▶ **Information provided**
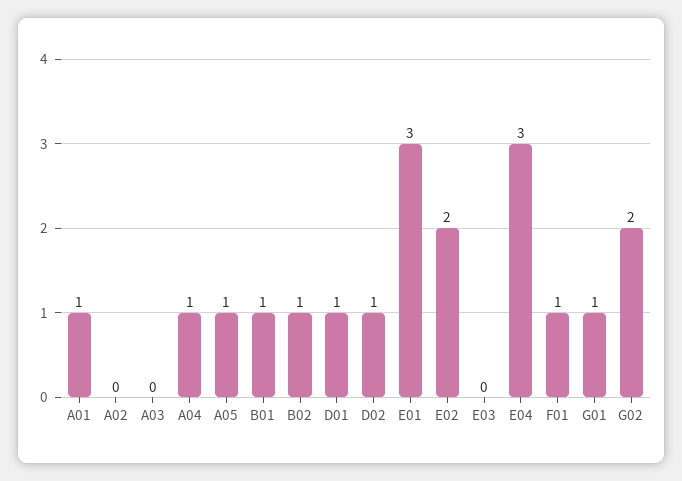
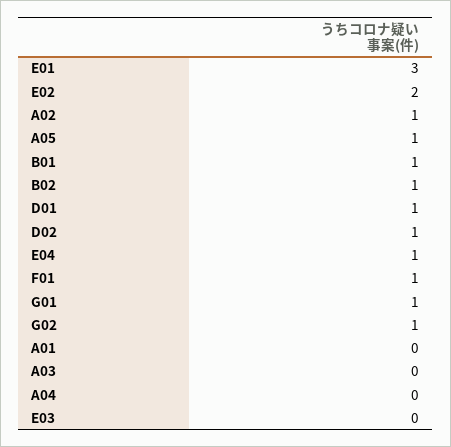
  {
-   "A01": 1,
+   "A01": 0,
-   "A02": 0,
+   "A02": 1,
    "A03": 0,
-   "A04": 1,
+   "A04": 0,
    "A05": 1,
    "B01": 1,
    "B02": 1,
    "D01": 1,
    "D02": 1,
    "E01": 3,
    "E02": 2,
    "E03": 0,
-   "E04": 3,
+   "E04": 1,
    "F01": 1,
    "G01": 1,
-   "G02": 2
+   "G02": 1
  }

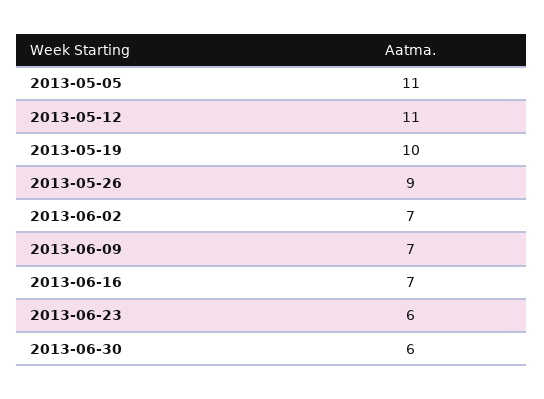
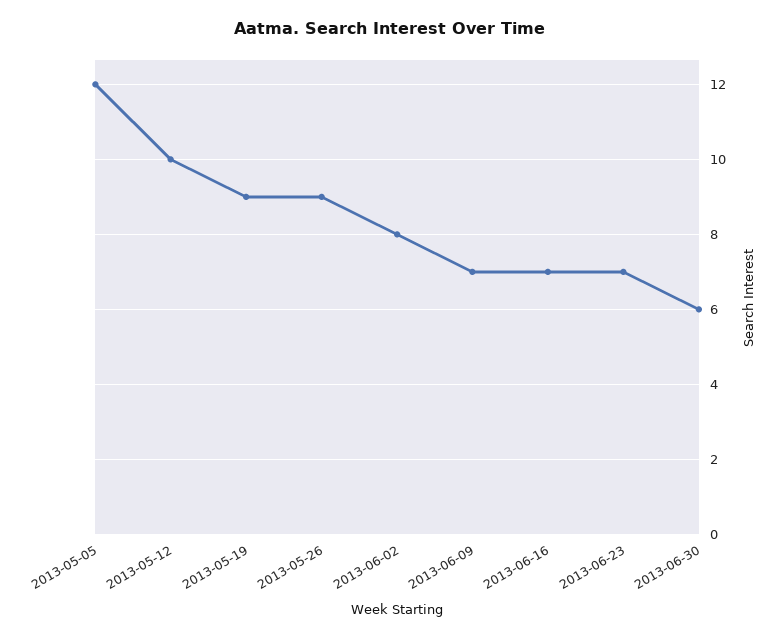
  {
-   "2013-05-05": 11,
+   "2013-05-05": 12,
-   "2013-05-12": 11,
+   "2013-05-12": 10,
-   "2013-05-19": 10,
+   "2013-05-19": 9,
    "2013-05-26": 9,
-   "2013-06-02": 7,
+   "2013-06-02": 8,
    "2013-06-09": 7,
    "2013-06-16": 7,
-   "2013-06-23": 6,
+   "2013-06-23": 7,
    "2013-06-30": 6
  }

▶ **What is expected**
Each record has to be set down verbatim, and the pictures must not appear in the copy.

▶ **Answer space**
  {
-   "A01": 1,
+   "A01": 0,
-   "A02": 0,
+   "A02": 1,
    "A03": 0,
-   "A04": 1,
+   "A04": 0,
    "A05": 1,
    "B01": 1,
    "B02": 1,
    "D01": 1,
    "D02": 1,
    "E01": 3,
    "E02": 2,
    "E03": 0,
-   "E04": 3,
+   "E04": 1,
    "F01": 1,
    "G01": 1,
-   "G02": 2
+   "G02": 1
  }

  {
-   "2013-05-05": 11,
+   "2013-05-05": 12,
-   "2013-05-12": 11,
+   "2013-05-12": 10,
-   "2013-05-19": 10,
+   "2013-05-19": 9,
    "2013-05-26": 9,
-   "2013-06-02": 7,
+   "2013-06-02": 8,
    "2013-06-09": 7,
    "2013-06-16": 7,
-   "2013-06-23": 6,
+   "2013-06-23": 7,
    "2013-06-30": 6
  }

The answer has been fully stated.